Contenu
Grand format
Inédit
Tout public
414 p. ; 21 x 13 cm
ISBN 978-2-7112-0013-9
Coll. "Equinox"
Un poulpe, une langouste et une murène
Il est toujours difficile d'écrire, encore plus d'écrire sur une situation telle que la Corse, tant les idées toutes faites et ses nombreux stéréotypes sont ancrés dans une sorte de tradition comme autant de passages obligés. Même si le propre de l'écriture (et même si en ce moment des mouvements tentent de restreindre cette idée en imaginant que l'on ne peut écrire que si l'on est soi-même dans le point de vue de celui qui raconte, que seul un Noir peut parler des problèmes des Noirs, un handicapé des soucis des handicapés, que seul un homosexuel peut jouer le rôle d'un gay dans un film, etc.) est de surplomber, de sublimer, nul doute qu'une connaissance des éléments que l'on décrit peut être utile. Marie Van Moere vit en Corse. Donc elle connaît les lieux ainsi que les gens qu'elle côtoie et les situations qu'elle vit. Comme elle signe un "polar", chez Equinox dans une collection dédiée, il y aura des topoï du genre : des mafieux, de la corruption, du racket, des camions de pêcheurs qui promènent plus facilement des cargaisons de drogue que du poisson frais, une vengeance qui traverse le temps, les mélanges vénéneux possibles entre bandits et nationalistes. Mais il ne s'agit pas là des différents centres du livre. Ces éléments sont juste les piliers, les fondations, les traces qui permettent de présenter les personnages, et de les faire évoluer. Ce n'est sans doute pas un hasard si ce Mauvais œil va d'ailleurs plus se centrer sur les rencontres, sur les discussions, sur la vie personnelle que sur l'enquête (ce qui ne l'empêche pas d'exister bien sûr, comme un élément moteur). Ainsi, le roman va se concentrer autour de portraits de femmes.

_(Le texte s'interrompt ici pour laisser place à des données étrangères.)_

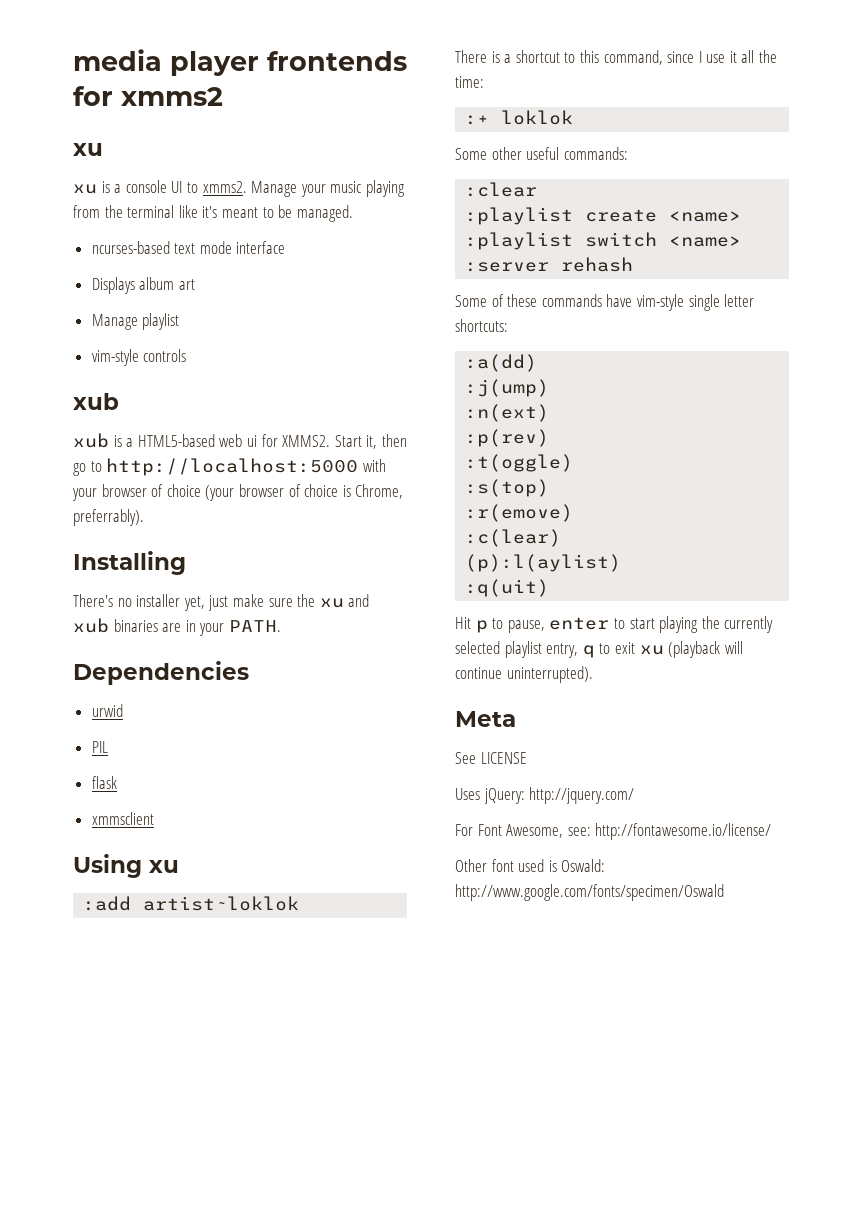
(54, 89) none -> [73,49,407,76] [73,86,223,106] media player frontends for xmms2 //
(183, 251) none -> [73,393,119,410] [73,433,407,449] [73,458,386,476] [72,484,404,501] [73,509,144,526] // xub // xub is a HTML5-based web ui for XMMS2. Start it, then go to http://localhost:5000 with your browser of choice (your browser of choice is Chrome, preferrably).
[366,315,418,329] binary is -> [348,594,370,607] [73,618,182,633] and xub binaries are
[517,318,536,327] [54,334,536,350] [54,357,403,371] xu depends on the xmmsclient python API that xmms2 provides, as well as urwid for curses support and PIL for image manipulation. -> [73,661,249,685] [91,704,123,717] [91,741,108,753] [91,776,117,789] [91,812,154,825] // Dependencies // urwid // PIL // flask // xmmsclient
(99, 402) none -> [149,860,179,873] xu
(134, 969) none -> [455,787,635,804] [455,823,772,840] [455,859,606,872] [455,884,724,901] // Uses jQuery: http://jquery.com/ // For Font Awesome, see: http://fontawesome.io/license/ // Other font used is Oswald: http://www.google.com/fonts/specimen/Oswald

D'un côté Cécile Stéphanopoli, commissaire de police à Ajaccio. C'est une femme forte, fille d'un policier en retraite mais en pleine crise conjugale ; elle fait équipe avec sa supérieure (plus en retrait) qui a un problème avec l'alcool. De l'autre, Antonia Mattéi, la veuve d'Attilius, un truand disparu dix ans plus tôt (et dont l'enquête a justement été confiée au père de Cécile), qui entend se venger, mais ne sait, au milieu des pistes possibles, qui est réellement coupable de la disparition de son mari. Tout commence avec le retour de "l'associé" du mort, après dix ans d'exil en Afrique .Il vient apporter la part d'argent qui lui revient à la veuve et, en même temps, entend reprendre les affaires. Si cette reprise permet par la même occasion de coincer les assassins de son ancien pote, tant mieux. À proximité de la veuve, son fils, à peine majeur, vit dans la conscience de ce père mort. La mort soudaine de son grand frère et du vieil homme de la famille précipite les choses. Lorsqu'un producteur local de poissons voit ses fermes aquatiques attaquées, ses nasses abîmées et un de ses employés assassinés, la police se met en marche et entend comprendre tout ce qui se passe.

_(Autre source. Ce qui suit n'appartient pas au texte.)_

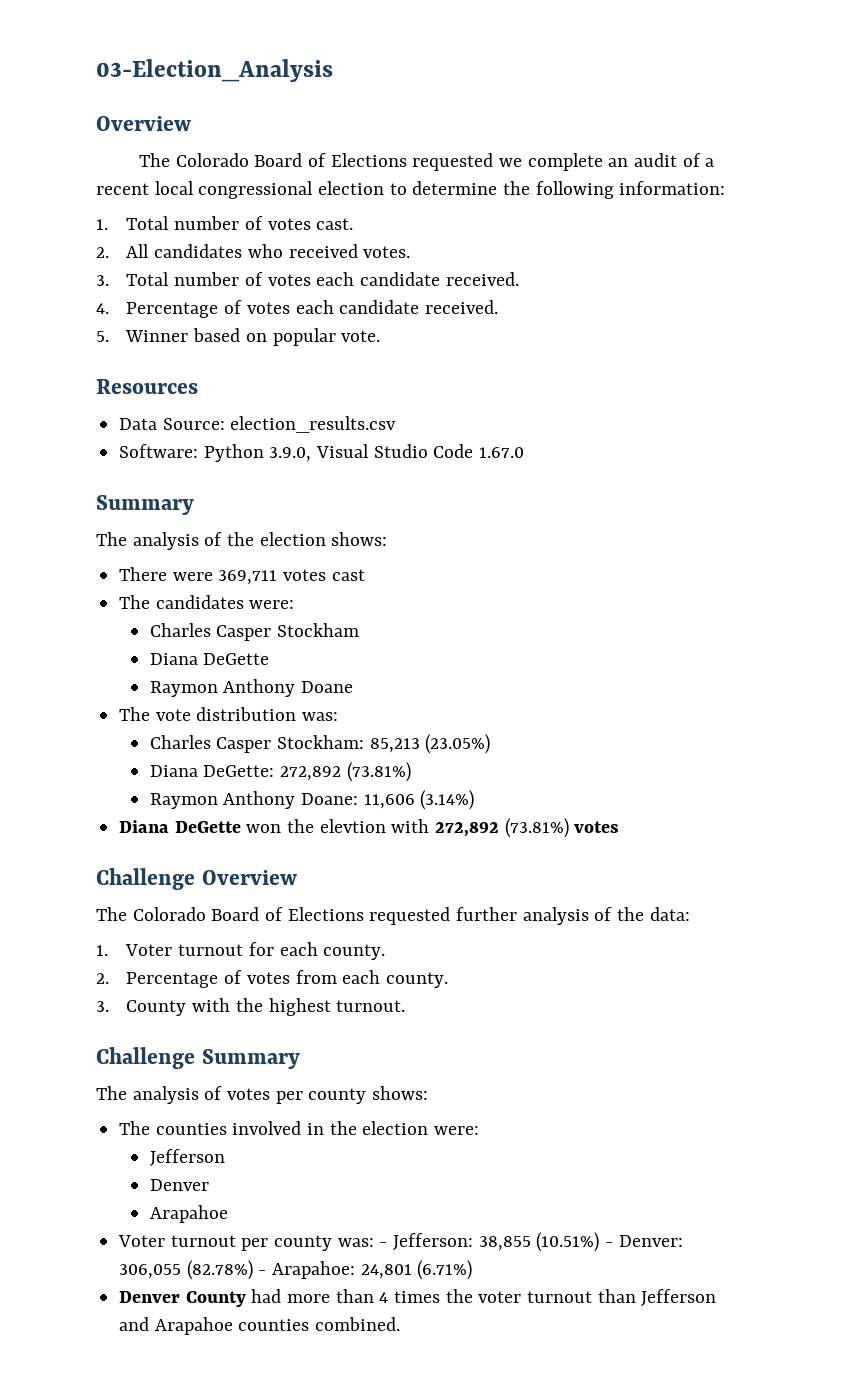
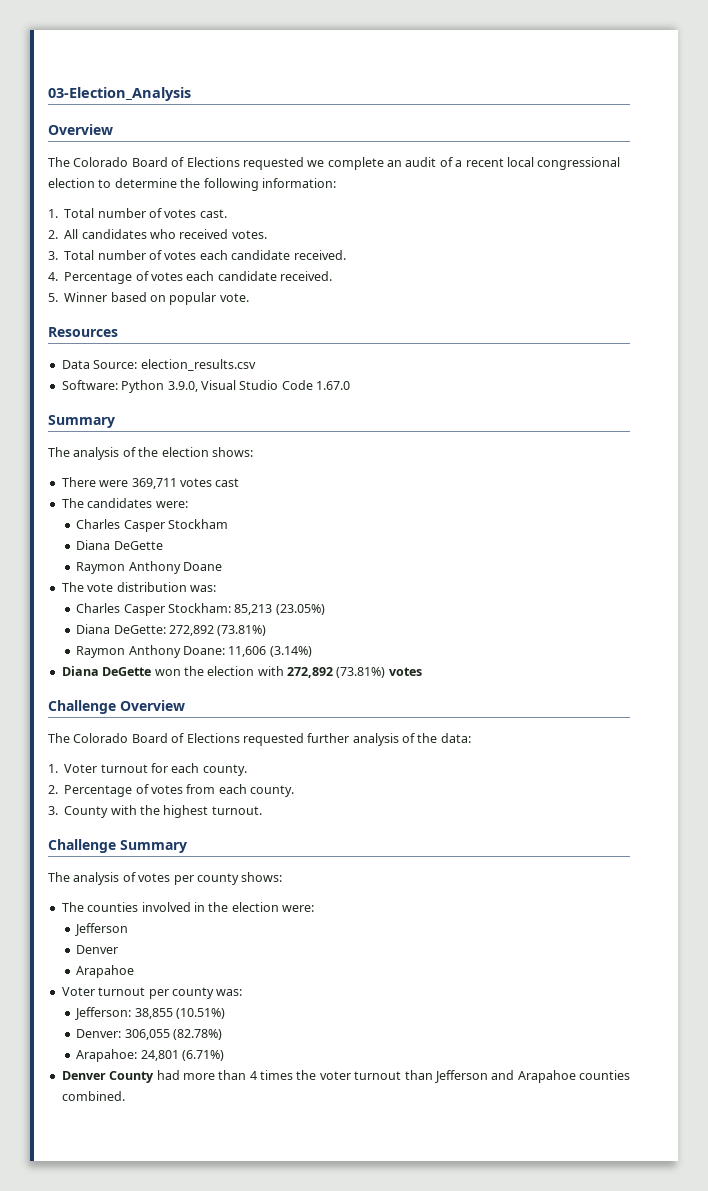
[319,819,386,833] elevtion -> [207,666,255,676] election
[379,1242,388,1247] - -> (243, 992) //
[605,1242,614,1247] - -> (225, 1013) //
[258,1270,267,1275] - -> (222, 1034) //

C'est une parabole piscicole d'ailleurs qui sert de fil conducteur à l'histoire : trois poissons, chacun, proie naturelle de l'autre, ne s'attaquent jamais, car le premier qui attaque le second risque d'être surpris par le troisième. Le récit oscille donc entre les différents protagonistes qui occupent successivement le devant de la scène, en chapitres alternés. Construit avec soin, avançant en prenant son temps pour décrire le mieux possible des personnages qui vivent vraiment sous les yeux du lecteur, Mauvais œil s'installe dans le décor corse, lui donne une profondeur de champ (avec des particularités et des "régionalismes"), des évocations de la vie économique, politique ou touristique, sans jamais sombrer dans les clichés. Une intrigue forte, qui s'appuie sur un décor, mais qui n'en dépend pas, qui joue avec des caractéristiques, mais sans insister (pourquoi les Corses seraient-ils les seuls à vouloir se venger en famille ou les seuls à avoir des promoteurs immobiliers corrompus ?). Un équilibre qui présente intelligemment une situation et des acteurs captivants, dans un style classique et maîtrisé, pour confirmer, après Petite louve, un premier roman prometteur, l'étendue des qualités de l'écriture de Marie Van Moere.
Citation
Le mercredi matin, Ajaccio et son arrière-pays montagneux se réveillent coiffés d'une lourde chape orageuse. L'archipel des Sanguinaires garde jalousement son soleil le temps que les nuages soient dissipés par le vent. Seuls les morts n'étouffent pas dans la moiteur électrique.